■ GIVEN PASSAGE
## Analysis and Cleaning of Datasets

### Introduction

Dataset is driving tests; it includes cities and months tests were done, seperated into female and male, adding them all at the end of the row, and the overall total of the year at the bottom of the city before a new one is introduced.

Initially the dataset looked pretty boring, too much information to process at once, questions at the start were pretty basic due to it.

### Aims

- How can we use driving tests to help control/predict automatic/manual car productions:
    - Electric car production increase as supporting evidence (electric cars are automatic)

### Ethics

- Potential personal information contraversies;
- The idea of seoerating total tests into male and female, possibly not including anything in between;
- AI trying to change certain data to increase the possible outcome, due to errors in programming
- Certain companies could see the research as a challenge or incentive due to it researching the increase of electric cars, which require electricity and not fuel.
- News outlets could use research to "manipulate" public image in the way they lean towards

### Data Transformation and Cleaning

Manually cleaned data, not very efficient, however got to see the data "personally" allowing faults to be seen, such as missing data and data inconsistencies.
Inconsistencies include:
- Dates varying from month-year to month-month-year in some cases
- Missing years in some excel sheets
- Some cities missing data/have some data but not all
- Table formats are inconsistent, some having empty columns to separate certain columns, some rows were in bold, but others of similar value were not
Could create an algorithm to filter through every excel sheet if wanted to, but wouldn't be able to see the errors or inconsistencies early enough (before programming)
Data format being used is CSV due to simplicity and ease of use.

■ PROBLEM 1
Answer these questions about the driving tests dataset notes, one line each:
(a) How was the data cleaned?
(b) What kind of car production increase is offered as supporting evidence in the aims, and what transmission do those cars have?
(c) Which data format is being used, and for what reasons?
■ PROBLEM 2
Continue the driving tests dataset notes after their final sentence.

■ STUDY MATERIAL
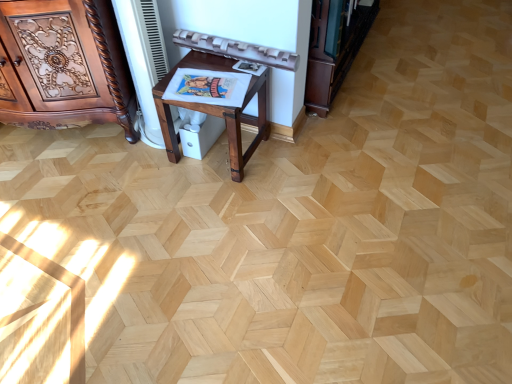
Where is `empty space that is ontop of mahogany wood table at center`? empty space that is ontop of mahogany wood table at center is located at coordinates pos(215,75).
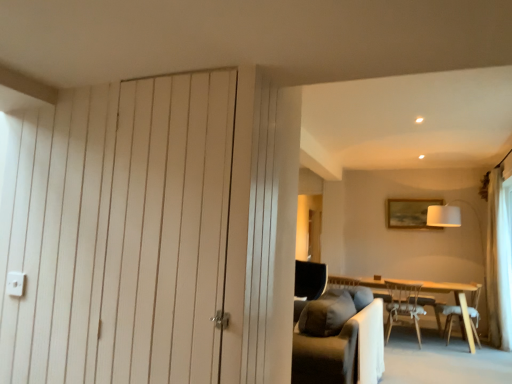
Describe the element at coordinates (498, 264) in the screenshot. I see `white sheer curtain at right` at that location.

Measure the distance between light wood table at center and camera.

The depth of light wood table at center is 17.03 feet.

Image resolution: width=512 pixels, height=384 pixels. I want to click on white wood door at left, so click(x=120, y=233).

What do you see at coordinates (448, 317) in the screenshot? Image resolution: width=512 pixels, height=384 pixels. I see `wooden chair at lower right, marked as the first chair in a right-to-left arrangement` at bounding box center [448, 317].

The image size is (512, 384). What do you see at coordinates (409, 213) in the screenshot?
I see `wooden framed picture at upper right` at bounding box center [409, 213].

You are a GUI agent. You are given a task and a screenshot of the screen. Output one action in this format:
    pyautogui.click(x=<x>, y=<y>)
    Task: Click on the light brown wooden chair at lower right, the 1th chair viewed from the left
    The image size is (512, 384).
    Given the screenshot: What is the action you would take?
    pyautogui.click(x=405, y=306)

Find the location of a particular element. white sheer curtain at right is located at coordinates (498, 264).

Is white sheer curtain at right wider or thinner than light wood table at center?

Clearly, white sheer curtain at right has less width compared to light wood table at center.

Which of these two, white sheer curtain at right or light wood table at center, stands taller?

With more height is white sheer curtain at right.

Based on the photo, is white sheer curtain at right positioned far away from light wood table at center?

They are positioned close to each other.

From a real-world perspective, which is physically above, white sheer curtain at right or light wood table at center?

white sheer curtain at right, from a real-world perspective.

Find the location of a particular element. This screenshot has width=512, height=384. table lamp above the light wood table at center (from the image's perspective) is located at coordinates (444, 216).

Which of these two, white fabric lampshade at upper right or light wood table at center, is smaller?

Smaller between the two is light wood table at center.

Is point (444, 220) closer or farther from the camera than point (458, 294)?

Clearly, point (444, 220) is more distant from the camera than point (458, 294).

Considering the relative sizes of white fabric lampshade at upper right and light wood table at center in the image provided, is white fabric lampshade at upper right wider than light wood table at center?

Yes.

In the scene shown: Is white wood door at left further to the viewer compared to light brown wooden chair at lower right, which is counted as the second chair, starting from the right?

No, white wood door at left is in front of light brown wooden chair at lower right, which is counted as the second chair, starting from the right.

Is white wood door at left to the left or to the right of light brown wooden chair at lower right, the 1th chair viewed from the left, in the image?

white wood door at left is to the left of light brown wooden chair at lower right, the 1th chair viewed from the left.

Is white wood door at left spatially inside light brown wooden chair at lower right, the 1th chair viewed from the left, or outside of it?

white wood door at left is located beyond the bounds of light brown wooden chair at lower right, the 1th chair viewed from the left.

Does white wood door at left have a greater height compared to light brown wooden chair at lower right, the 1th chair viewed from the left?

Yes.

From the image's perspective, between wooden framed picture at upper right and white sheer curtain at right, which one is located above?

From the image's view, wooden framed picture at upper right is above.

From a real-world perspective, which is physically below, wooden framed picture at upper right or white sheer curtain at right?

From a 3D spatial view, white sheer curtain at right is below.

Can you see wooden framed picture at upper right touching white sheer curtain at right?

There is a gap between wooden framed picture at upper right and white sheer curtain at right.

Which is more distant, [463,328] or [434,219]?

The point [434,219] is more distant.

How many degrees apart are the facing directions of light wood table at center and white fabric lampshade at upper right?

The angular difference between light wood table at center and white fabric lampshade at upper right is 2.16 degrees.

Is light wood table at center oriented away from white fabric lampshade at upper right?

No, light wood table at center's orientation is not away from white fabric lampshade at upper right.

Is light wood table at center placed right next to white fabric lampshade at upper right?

==

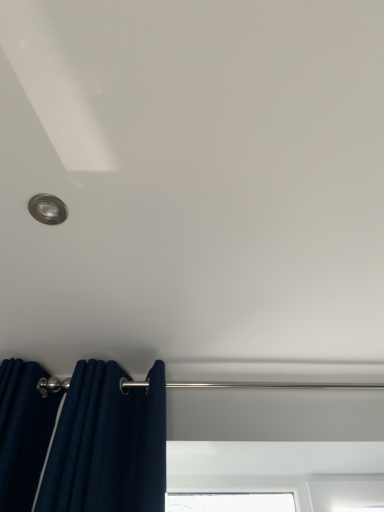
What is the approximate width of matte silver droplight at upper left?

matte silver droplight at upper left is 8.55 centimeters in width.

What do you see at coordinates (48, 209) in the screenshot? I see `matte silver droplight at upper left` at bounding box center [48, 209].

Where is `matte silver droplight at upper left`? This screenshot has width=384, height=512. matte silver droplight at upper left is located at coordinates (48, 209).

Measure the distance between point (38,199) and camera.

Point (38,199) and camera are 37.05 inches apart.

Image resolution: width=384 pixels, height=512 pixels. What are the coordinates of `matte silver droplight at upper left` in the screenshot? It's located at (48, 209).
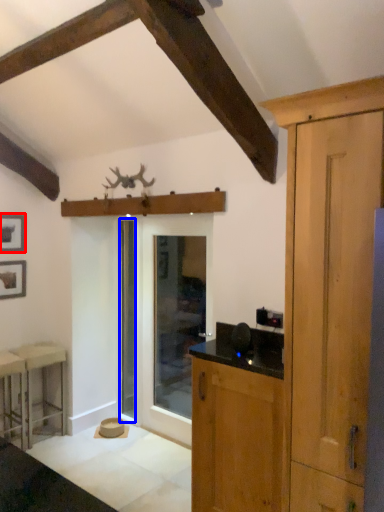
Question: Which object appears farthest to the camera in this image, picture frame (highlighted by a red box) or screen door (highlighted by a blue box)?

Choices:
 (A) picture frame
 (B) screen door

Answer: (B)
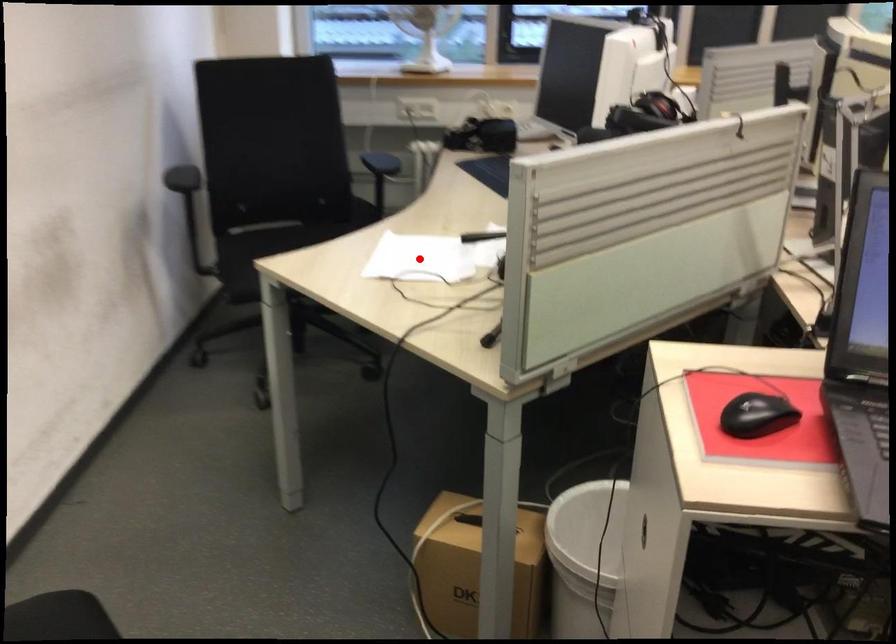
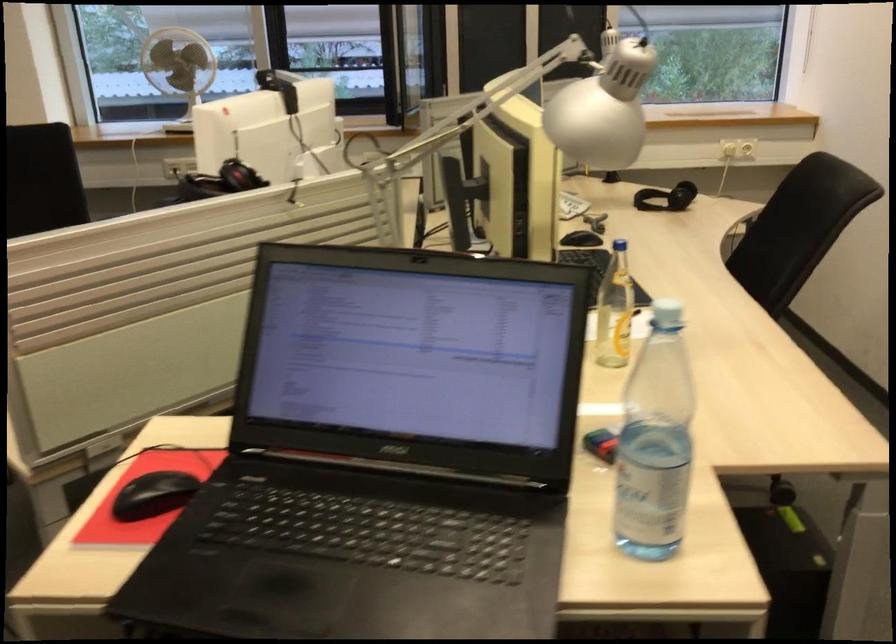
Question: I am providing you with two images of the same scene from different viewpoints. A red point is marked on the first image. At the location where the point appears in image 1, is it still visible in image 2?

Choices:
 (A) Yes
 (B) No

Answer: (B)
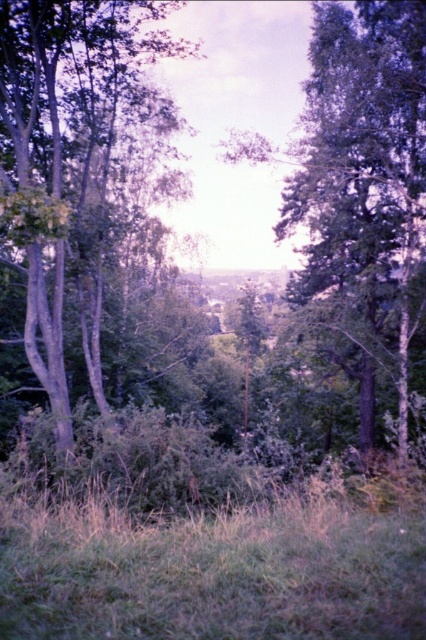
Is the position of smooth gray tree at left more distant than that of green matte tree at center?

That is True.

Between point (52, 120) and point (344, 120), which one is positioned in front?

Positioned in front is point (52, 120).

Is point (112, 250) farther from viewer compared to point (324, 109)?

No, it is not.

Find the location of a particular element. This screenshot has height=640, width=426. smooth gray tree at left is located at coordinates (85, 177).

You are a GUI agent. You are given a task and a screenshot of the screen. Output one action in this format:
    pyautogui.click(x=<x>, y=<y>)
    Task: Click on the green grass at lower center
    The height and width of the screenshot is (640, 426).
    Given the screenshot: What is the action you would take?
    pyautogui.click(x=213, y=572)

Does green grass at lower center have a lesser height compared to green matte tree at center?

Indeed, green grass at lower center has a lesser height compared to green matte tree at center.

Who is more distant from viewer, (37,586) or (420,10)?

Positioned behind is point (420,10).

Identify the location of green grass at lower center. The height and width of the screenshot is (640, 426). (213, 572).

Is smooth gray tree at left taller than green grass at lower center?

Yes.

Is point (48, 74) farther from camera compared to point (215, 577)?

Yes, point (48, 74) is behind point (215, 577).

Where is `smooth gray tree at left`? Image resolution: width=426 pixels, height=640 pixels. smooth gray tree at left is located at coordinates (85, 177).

■ ANSWER 1
(a) Manually.
(b) Electric car production; electric cars are automatic.
(c) CSV, for its simplicity and ease of use.

■ ANSWER 2
### Methods

Statistics:
- Increase of automatic driving tests compared to manual over the years
- Potential increase hypothesis using external data such as electric car increase or the national electric car law to be introduced in 2030/2050
- Means of values
- Skewness, Kurtosis, Modality
- Correlation between electric car production and automatic car increase (is correlation = cause?)
- Statistical test: Will the increase of automatic car driving lessons increase even more drastically in the future compared to as it is now?

Visualisations:
- Bar chart showcasing manual car tests over the years and automatic car test over the years
- Line chart of electric car production increase in the uk

### Statistics

Statistics Checklist:
- Increase o fautomatic driving tests compared to manual over the years
- Potential increase hypothesis using external data such as electric car increase or the national electric car law to be introduced in 2030/2050
- Means of values
- Skewness, Kurtosis, Modality
- Correlation between electric car production and automatic car increase (is correlation = cause)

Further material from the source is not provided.